Esercizio:
Ripeti tutte le righe seguenti senza cambiare nulla.

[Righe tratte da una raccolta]
____

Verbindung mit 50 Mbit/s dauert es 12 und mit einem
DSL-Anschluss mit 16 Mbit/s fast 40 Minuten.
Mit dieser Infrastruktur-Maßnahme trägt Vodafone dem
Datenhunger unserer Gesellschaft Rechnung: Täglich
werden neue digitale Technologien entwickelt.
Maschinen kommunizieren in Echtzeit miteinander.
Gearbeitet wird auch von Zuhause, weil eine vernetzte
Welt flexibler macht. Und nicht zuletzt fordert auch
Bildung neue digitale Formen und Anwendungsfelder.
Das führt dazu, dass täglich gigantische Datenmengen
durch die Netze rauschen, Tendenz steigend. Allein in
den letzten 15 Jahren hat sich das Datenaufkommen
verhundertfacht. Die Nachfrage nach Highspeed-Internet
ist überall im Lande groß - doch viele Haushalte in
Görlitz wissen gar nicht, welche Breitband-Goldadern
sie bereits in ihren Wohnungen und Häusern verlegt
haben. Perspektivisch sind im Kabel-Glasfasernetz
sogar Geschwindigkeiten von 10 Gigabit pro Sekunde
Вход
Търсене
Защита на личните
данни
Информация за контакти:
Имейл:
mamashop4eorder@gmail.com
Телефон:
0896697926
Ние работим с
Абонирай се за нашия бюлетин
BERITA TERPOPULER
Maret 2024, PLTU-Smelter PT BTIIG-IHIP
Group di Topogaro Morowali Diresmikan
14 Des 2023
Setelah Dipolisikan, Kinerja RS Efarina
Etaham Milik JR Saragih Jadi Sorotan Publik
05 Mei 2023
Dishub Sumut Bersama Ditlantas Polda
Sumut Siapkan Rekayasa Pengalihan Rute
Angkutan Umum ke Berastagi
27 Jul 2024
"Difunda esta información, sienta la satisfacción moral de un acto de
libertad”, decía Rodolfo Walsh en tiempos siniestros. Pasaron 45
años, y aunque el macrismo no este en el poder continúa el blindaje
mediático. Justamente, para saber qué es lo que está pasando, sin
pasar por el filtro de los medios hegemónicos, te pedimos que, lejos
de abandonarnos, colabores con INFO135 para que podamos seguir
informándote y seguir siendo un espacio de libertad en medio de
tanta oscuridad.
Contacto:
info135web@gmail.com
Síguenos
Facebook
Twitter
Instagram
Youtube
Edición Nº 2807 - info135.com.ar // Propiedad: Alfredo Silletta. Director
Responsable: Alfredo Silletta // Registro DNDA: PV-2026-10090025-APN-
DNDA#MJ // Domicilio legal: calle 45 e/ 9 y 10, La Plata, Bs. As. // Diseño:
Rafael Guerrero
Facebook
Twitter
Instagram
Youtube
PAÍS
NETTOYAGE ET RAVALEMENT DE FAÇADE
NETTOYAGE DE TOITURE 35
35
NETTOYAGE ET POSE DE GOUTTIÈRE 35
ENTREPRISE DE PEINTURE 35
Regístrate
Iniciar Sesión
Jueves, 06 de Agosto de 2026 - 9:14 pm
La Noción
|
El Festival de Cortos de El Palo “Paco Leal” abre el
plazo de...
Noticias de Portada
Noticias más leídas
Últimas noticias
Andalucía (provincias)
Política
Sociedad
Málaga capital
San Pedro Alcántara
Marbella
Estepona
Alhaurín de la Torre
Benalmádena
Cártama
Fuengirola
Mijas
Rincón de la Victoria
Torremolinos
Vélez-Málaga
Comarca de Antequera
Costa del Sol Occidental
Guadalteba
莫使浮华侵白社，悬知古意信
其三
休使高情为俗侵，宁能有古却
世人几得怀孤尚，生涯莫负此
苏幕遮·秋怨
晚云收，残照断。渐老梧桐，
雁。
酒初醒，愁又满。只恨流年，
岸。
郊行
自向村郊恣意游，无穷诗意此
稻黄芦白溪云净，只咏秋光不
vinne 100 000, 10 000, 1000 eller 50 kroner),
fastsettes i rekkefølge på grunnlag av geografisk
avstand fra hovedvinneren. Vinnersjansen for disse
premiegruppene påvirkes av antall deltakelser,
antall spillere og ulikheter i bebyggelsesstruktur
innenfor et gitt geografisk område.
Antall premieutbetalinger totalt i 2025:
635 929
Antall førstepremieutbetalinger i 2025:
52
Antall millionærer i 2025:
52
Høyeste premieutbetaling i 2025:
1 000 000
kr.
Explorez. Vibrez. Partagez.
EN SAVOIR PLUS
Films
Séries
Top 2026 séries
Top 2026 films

____

Risultato:
Verbindung mit 50 Mbit/s dauert es 12 und mit einem
DSL-Anschluss mit 16 Mbit/s fast 40 Minuten.
Mit dieser Infrastruktur-Maßnahme trägt Vodafone dem
Datenhunger unserer Gesellschaft Rechnung: Täglich
werden neue digitale Technologien entwickelt.
Maschinen kommunizieren in Echtzeit miteinander.
Gearbeitet wird auch von Zuhause, weil eine vernetzte
Welt flexibler macht. Und nicht zuletzt fordert auch
Bildung neue digitale Formen und Anwendungsfelder.
Das führt dazu, dass täglich gigantische Datenmengen
durch die Netze rauschen, Tendenz steigend. Allein in
den letzten 15 Jahren hat sich das Datenaufkommen
verhundertfacht. Die Nachfrage nach Highspeed-Internet
ist überall im Lande groß - doch viele Haushalte in
Görlitz wissen gar nicht, welche Breitband-Goldadern
sie bereits in ihren Wohnungen und Häusern verlegt
haben. Perspektivisch sind im Kabel-Glasfasernetz
sogar Geschwindigkeiten von 10 Gigabit pro Sekunde
Вход
Търсене
Защита на личните
данни
Информация за контакти:
Имейл:
mamashop4eorder@gmail.com
Телефон:
0896697926
Ние работим с
Абонирай се за нашия бюлетин
BERITA TERPOPULER
Maret 2024, PLTU-Smelter PT BTIIG-IHIP
Group di Topogaro Morowali Diresmikan
14 Des 2023
Setelah Dipolisikan, Kinerja RS Efarina
Etaham Milik JR Saragih Jadi Sorotan Publik
05 Mei 2023
Dishub Sumut Bersama Ditlantas Polda
Sumut Siapkan Rekayasa Pengalihan Rute
Angkutan Umum ke Berastagi
27 Jul 2024
"Difunda esta información, sienta la satisfacción moral de un acto de
libertad”, decía Rodolfo Walsh en tiempos siniestros. Pasaron 45
años, y aunque el macrismo no este en el poder continúa el blindaje
mediático. Justamente, para saber qué es lo que está pasando, sin
pasar por el filtro de los medios hegemónicos, te pedimos que, lejos
de abandonarnos, colabores con INFO135 para que podamos seguir
informándote y seguir siendo un espacio de libertad en medio de
tanta oscuridad.
Contacto:
info135web@gmail.com
Síguenos
Facebook
Twitter
Instagram
Youtube
Edición Nº 2807 - info135.com.ar // Propiedad: Alfredo Silletta. Director
Responsable: Alfredo Silletta // Registro DNDA: PV-2026-10090025-APN-
DNDA#MJ // Domicilio legal: calle 45 e/ 9 y 10, La Plata, Bs. As. // Diseño:
Rafael Guerrero
Facebook
Twitter
Instagram
Youtube
PAÍS
NETTOYAGE ET RAVALEMENT DE FAÇADE
NETTOYAGE DE TOITURE 35
35
NETTOYAGE ET POSE DE GOUTTIÈRE 35
ENTREPRISE DE PEINTURE 35
Regístrate
Iniciar Sesión
Jueves, 06 de Agosto de 2026 - 9:14 pm
La Noción
|
El Festival de Cortos de El Palo “Paco Leal” abre el
plazo de...
Noticias de Portada
Noticias más leídas
Últimas noticias
Andalucía (provincias)
Política
Sociedad
Málaga capital
San Pedro Alcántara
Marbella
Estepona
Alhaurín de la Torre
Benalmádena
Cártama
Fuengirola
Mijas
Rincón de la Victoria
Torremolinos
Vélez-Málaga
Comarca de Antequera
Costa del Sol Occidental
Guadalteba
莫使浮华侵白社，悬知古意信
其三
休使高情为俗侵，宁能有古却
世人几得怀孤尚，生涯莫负此
苏幕遮·秋怨
晚云收，残照断。渐老梧桐，
雁。
酒初醒，愁又满。只恨流年，
岸。
郊行
自向村郊恣意游，无穷诗意此
稻黄芦白溪云净，只咏秋光不
vinne 100 000, 10 000, 1000 eller 50 kroner),
fastsettes i rekkefølge på grunnlag av geografisk
avstand fra hovedvinneren. Vinnersjansen for disse
premiegruppene påvirkes av antall deltakelser,
antall spillere og ulikheter i bebyggelsesstruktur
innenfor et gitt geografisk område.
Antall premieutbetalinger totalt i 2025:
635 929
Antall førstepremieutbetalinger i 2025:
52
Antall millionærer i 2025:
52
Høyeste premieutbetaling i 2025:
1 000 000
kr.
Explorez. Vibrez. Partagez.
EN SAVOIR PLUS
Films
Séries
Top 2026 séries
Top 2026 films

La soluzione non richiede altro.